You are viewing a plain text version of this content. The canonical link for it is here.
Posted to user@spark.apache.org by Franc Carter <fr...@gmail.com> on 2016/02/21 12:41:10 UTC

filter by dict() key in pySpark

I have a DataFrame that has a Python dict() as one of the columns. I'd like
to filter he DataFrame for those Rows that where the dict() contains a
specific value. e.g something like this:-

    DF2 = DF1.filter('name' in DF1.params)

but that gives me this error

ValueError: Cannot convert column into bool: please use '&' for 'and', '|'
for 'or', '~' for 'not' when building DataFrame boolean expressions.

How do I express this correctly ?

thanks

-- 
Franc

Re: filter by dict() key in pySpark

Posted by Davies Liu <da...@databricks.com>.
Another solution could be using left-semi join:

keys = sqlContext.createDataFrame(dict.keys())
DF2 = DF1.join(keys, DF1.a = keys.k, "leftsemi")

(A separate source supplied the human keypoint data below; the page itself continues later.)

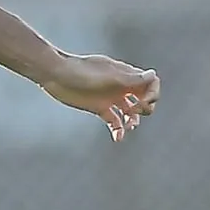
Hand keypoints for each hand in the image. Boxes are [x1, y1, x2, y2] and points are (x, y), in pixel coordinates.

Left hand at [40, 54, 159, 141]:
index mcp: (126, 74)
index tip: (144, 102)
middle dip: (145, 108)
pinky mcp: (99, 108)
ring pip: (129, 112)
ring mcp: (110, 97)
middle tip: (134, 112)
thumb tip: (153, 75)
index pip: (150, 83)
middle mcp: (121, 86)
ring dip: (133, 121)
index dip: (153, 93)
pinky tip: (118, 138)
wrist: (56, 75)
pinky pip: (114, 121)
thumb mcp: (108, 76)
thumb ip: (131, 79)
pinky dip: (118, 129)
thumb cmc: (81, 71)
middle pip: (143, 99)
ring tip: (128, 127)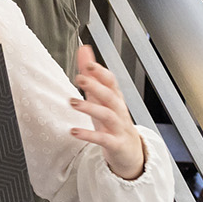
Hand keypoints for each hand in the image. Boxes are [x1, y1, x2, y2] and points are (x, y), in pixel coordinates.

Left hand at [70, 43, 146, 179]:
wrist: (130, 152)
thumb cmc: (113, 122)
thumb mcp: (101, 98)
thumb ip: (92, 75)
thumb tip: (84, 50)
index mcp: (115, 98)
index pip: (111, 81)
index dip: (100, 72)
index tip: (86, 63)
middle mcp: (119, 111)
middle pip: (111, 96)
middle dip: (96, 86)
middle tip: (79, 78)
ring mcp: (119, 128)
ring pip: (108, 115)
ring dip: (90, 108)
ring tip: (72, 102)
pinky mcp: (115, 144)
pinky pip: (103, 139)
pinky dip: (89, 135)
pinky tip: (73, 131)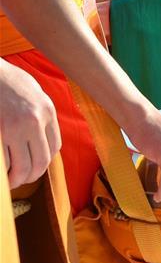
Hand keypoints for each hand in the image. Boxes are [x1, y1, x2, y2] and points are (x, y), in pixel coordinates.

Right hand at [0, 60, 60, 187]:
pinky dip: (3, 171)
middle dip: (31, 176)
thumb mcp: (32, 91)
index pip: (54, 147)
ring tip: (10, 182)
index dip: (45, 162)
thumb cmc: (5, 79)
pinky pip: (4, 160)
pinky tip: (1, 174)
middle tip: (21, 181)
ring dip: (17, 179)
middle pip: (41, 161)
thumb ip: (39, 112)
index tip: (36, 167)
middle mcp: (34, 120)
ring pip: (22, 165)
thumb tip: (41, 135)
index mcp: (47, 111)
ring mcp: (14, 127)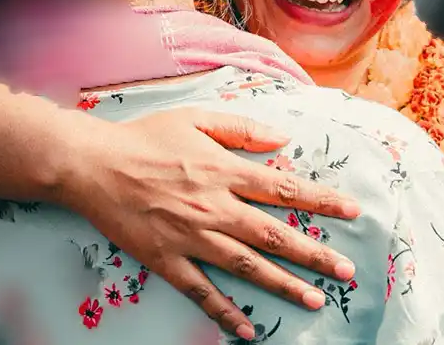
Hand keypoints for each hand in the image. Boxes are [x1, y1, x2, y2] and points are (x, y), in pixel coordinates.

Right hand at [59, 107, 360, 339]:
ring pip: (247, 267)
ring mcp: (191, 237)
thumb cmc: (145, 137)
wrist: (91, 165)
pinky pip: (201, 292)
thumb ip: (242, 129)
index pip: (285, 188)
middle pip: (275, 235)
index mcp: (225, 171)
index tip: (352, 211)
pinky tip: (248, 329)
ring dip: (283, 285)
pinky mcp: (166, 261)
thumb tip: (283, 139)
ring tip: (314, 300)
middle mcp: (215, 208)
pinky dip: (225, 312)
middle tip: (346, 271)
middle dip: (315, 254)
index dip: (322, 201)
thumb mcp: (197, 118)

On Wed, Feb 24, 2016 at 2:14 AM, Franc Carter <fr...@gmail.com> wrote:
>
> A colleague found how to do this, the approach was to use a udf()
>
> cheers
>
> On 21 February 2016 at 22:41, Franc Carter <fr...@gmail.com> wrote:
>>
>>
>> I have a DataFrame that has a Python dict() as one of the columns. I'd
>> like to filter he DataFrame for those Rows that where the dict() contains a
>> specific value. e.g something like this:-
>>
>>     DF2 = DF1.filter('name' in DF1.params)
>>
>> but that gives me this error
>>
>> ValueError: Cannot convert column into bool: please use '&' for 'and', '|'
>> for 'or', '~' for 'not' when building DataFrame boolean expressions.
>>
>> How do I express this correctly ?
>>
>> thanks
>>
>> --
>> Franc
>
>
>
>
> --
> Franc

---------------------------------------------------------------------
To unsubscribe, e-mail: user-unsubscribe@spark.apache.org
For additional commands, e-mail: user-help@spark.apache.org


Re: filter by dict() key in pySpark

Posted by Franc Carter <fr...@gmail.com>.
A colleague found how to do this, the approach was to use a udf()

cheers

On 21 February 2016 at 22:41, Franc Carter <fr...@gmail.com> wrote:

>
> I have a DataFrame that has a Python dict() as one of the columns. I'd
> like to filter he DataFrame for those Rows that where the dict() contains a
> specific value. e.g something like this:-
>
>     DF2 = DF1.filter('name' in DF1.params)
>
> but that gives me this error
>
> ValueError: Cannot convert column into bool: please use '&' for 'and', '|'
> for 'or', '~' for 'not' when building DataFrame boolean expressions.
>
> How do I express this correctly ?
>
> thanks
>
> --
> Franc
>



-- 
Franc